Lotsa Dogs Lotsa Fun

Lotsa Dogs Lotsa Fun
The Big Dogs Wait at The Door

Friday, April 15, 2005

Breeding Your Dog

Along with spring cleaning, April brings thoughts of starting a puppy family to many a dog owner. This time of year, customers ask me about breeding at least once a week. Mr. and Mrs. LoveDog feel that Fluffy Ann would make a terrific mom; or that Gentleman Jim is just the best looking stud around. And they're usually right! So, it makes sense that they would look for a stud (or a bitch) to breed their beloved to... at least once. Often, dog moms and dads tell me they're going to have Fluffy Ann spayed but not before they breed her, just once! It's like a refrain.

So here I come, the (excuse the pun) party pooper. There are already too many dogs in the world. Every year, thousands upon thousands of dogs are euthanized in veterinarians' offices and in animal shelters across the country.

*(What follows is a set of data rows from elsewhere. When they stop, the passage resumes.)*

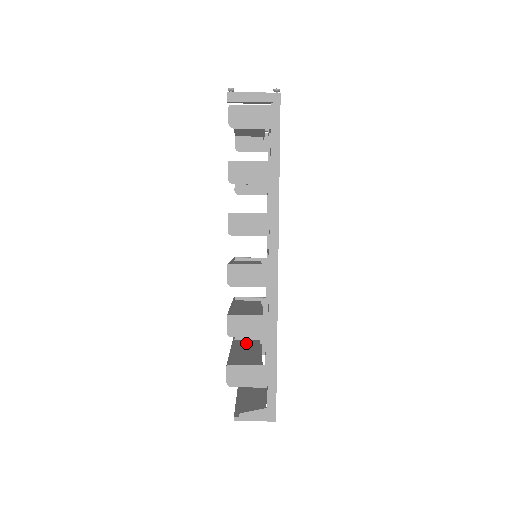
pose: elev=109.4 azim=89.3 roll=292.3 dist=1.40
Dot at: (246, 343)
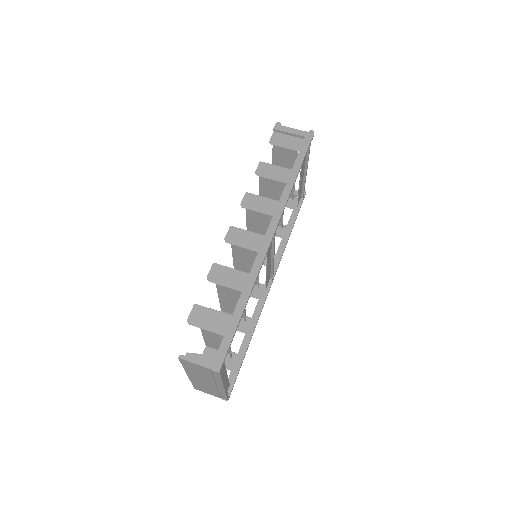
Dot at: (217, 345)
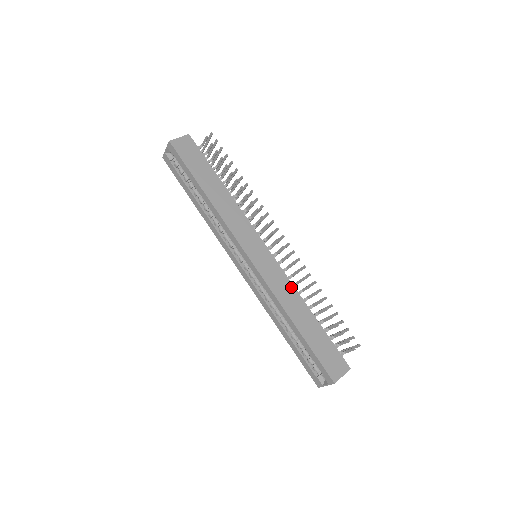
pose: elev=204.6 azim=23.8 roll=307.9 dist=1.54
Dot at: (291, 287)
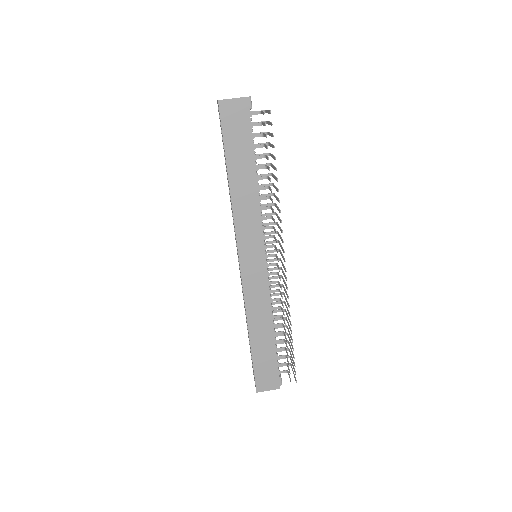
Dot at: (267, 305)
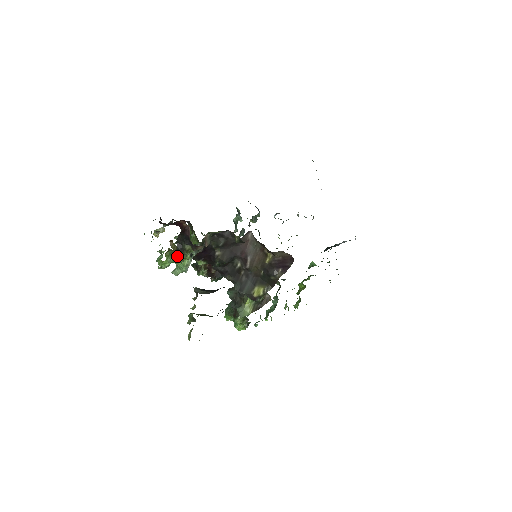
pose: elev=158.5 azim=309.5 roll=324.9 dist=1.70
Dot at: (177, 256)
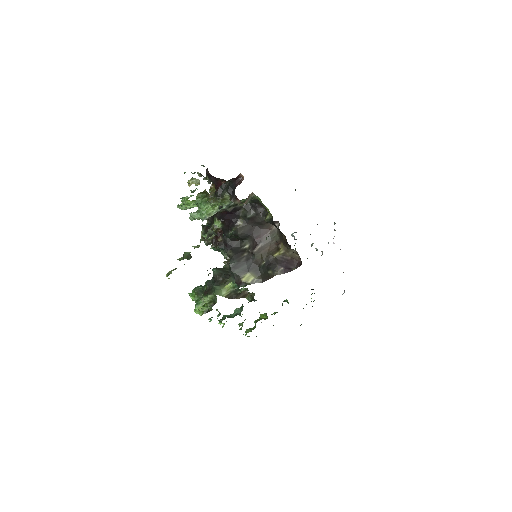
Dot at: (210, 199)
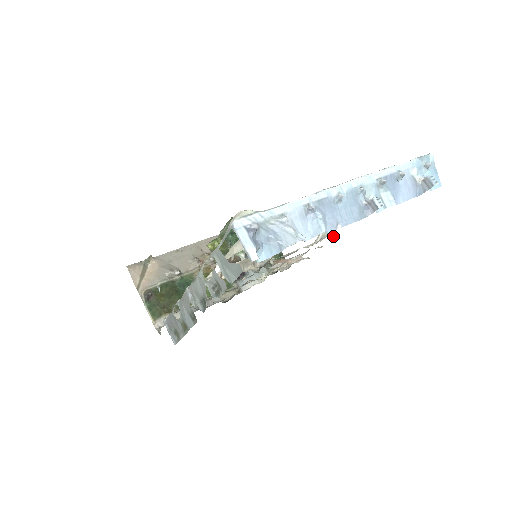
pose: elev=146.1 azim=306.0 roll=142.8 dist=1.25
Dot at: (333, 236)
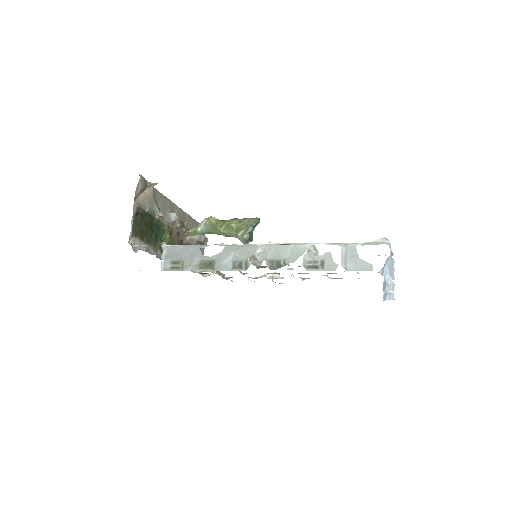
Dot at: (273, 281)
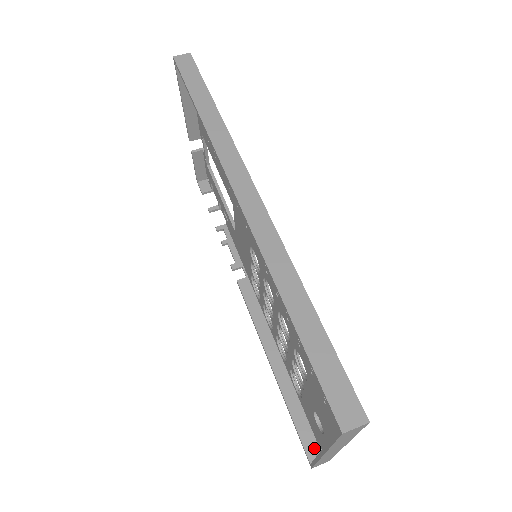
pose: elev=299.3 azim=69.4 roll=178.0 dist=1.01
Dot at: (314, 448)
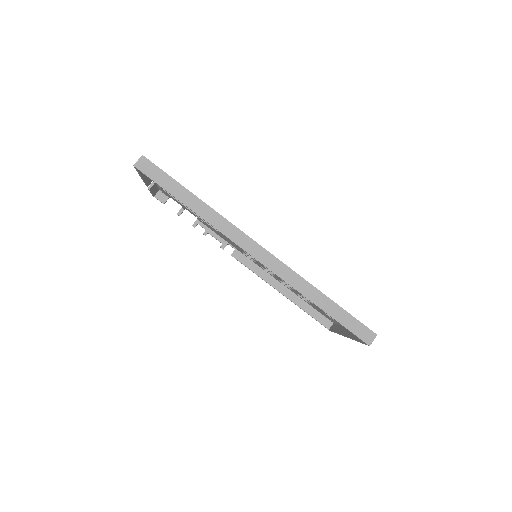
Dot at: (327, 321)
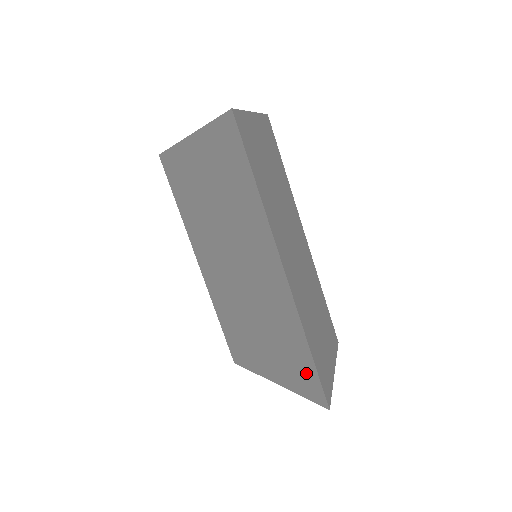
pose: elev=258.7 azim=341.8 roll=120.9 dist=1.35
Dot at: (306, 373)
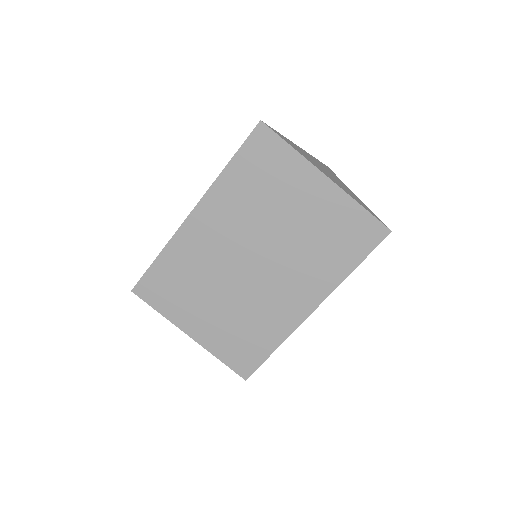
Dot at: (249, 356)
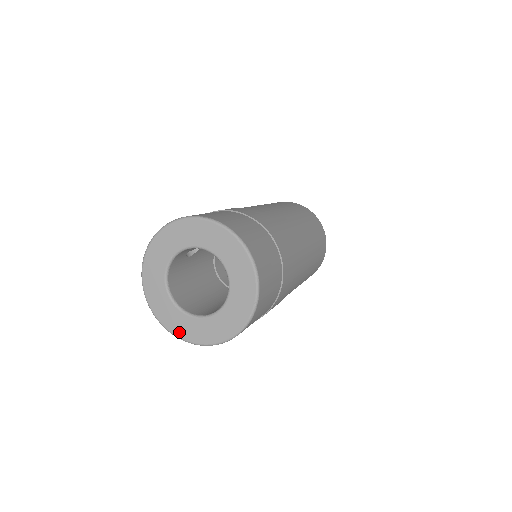
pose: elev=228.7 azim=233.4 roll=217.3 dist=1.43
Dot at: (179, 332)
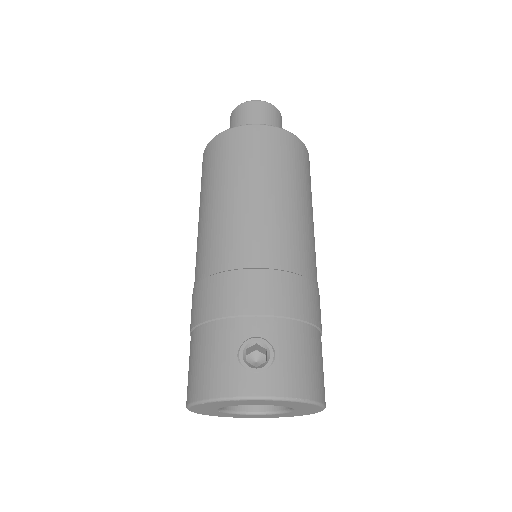
Dot at: (211, 415)
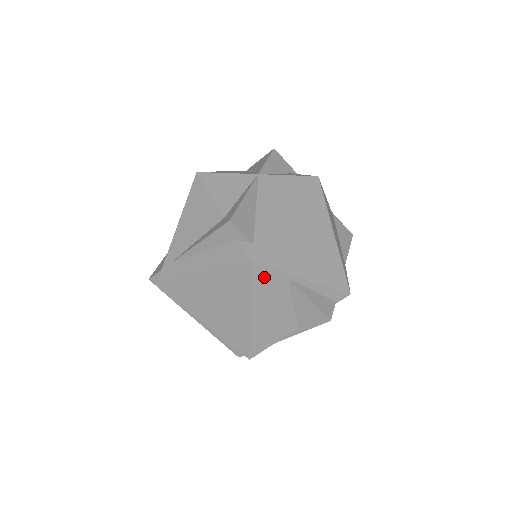
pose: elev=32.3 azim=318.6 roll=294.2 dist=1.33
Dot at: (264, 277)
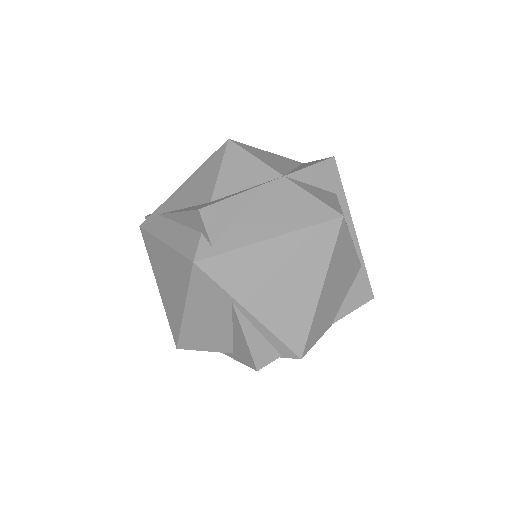
Dot at: (206, 286)
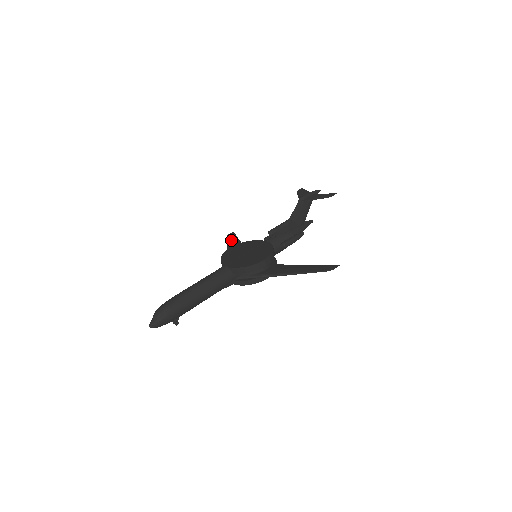
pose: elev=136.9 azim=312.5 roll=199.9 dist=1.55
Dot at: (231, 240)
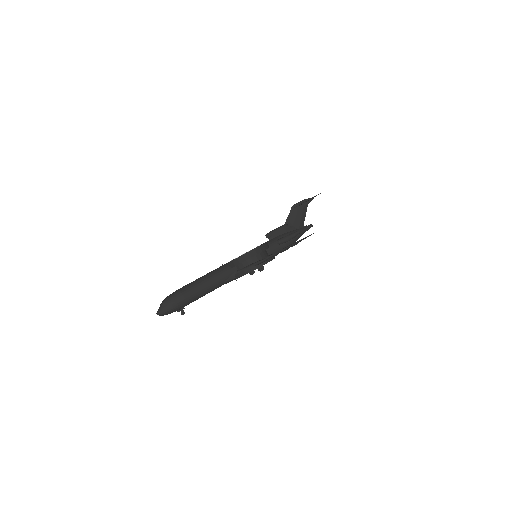
Dot at: occluded
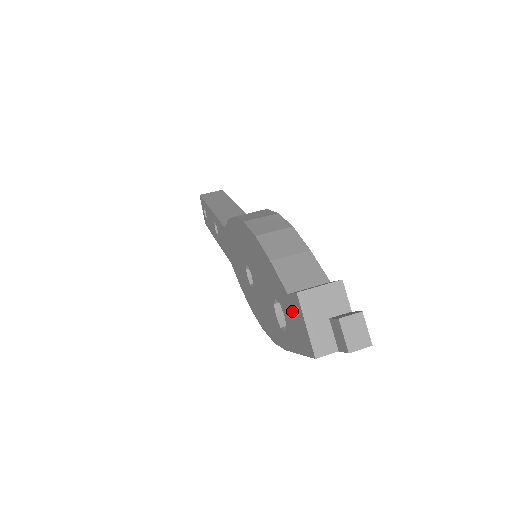
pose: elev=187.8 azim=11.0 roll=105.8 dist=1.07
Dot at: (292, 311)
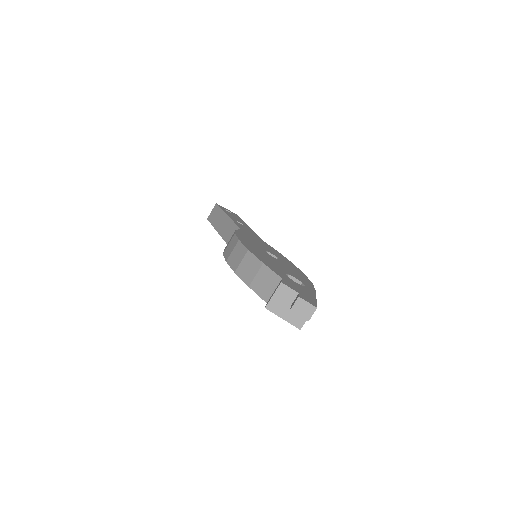
Dot at: occluded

Many thousands more are wandering the countryside or the city streets, or living in the woods (barely). The luckiest of the wanderers and wood dwellers get found by kind samaritans who get them to no-kill shelters or animal rescue organizations. I've adopted my canine companions from rescues for years, and I've never been disappointed. And every one of my dog loves has been pure bred! Benny, for example looks like a typical cocker spaniel. However, he is (forgive me, Benny) a perfect idiot. An idiot with attention deficit disorder! Only a dog junkie could love him. And it's likely he was bred by a well-meaning amateur who couldn't bear not to reproduce his or her adorable cocker... or maybe by a puppy mill, but that's another subject. My point is that the endless "just once" breeders, even those who own a dog with an excellent pedigree, are adding to the "unwanted dog" problem. So much so that there are rescues that specialize in particular breeds of dog. If you don't believe me, Google "breed rescues".

So, please, let's leave the breeding to the professionals. Responsible breeders only breed after a dog has become an AKC champion. That means he or she has been shown numerous times, at specified kinds of events, and has won a certain number of points from various AKC-certified judges. The reason for this is that the goal for an ethical breeder is to improve his or her breed. Good breeders match adult mates for body structure, temperment, quality of coat and, most of all, excellent health. For example no reputable breeder would breed a dog with hip dysplasia, even if it had been shown successfully. This is important!! You have to know what you're doing! You have to know what to look for and who to exclude. You have to know your breed inside out and backwards. Cherish your dog, take a zillion pictures, brag about her to anyone who'll listen. But, please, let her off the parenthood hook.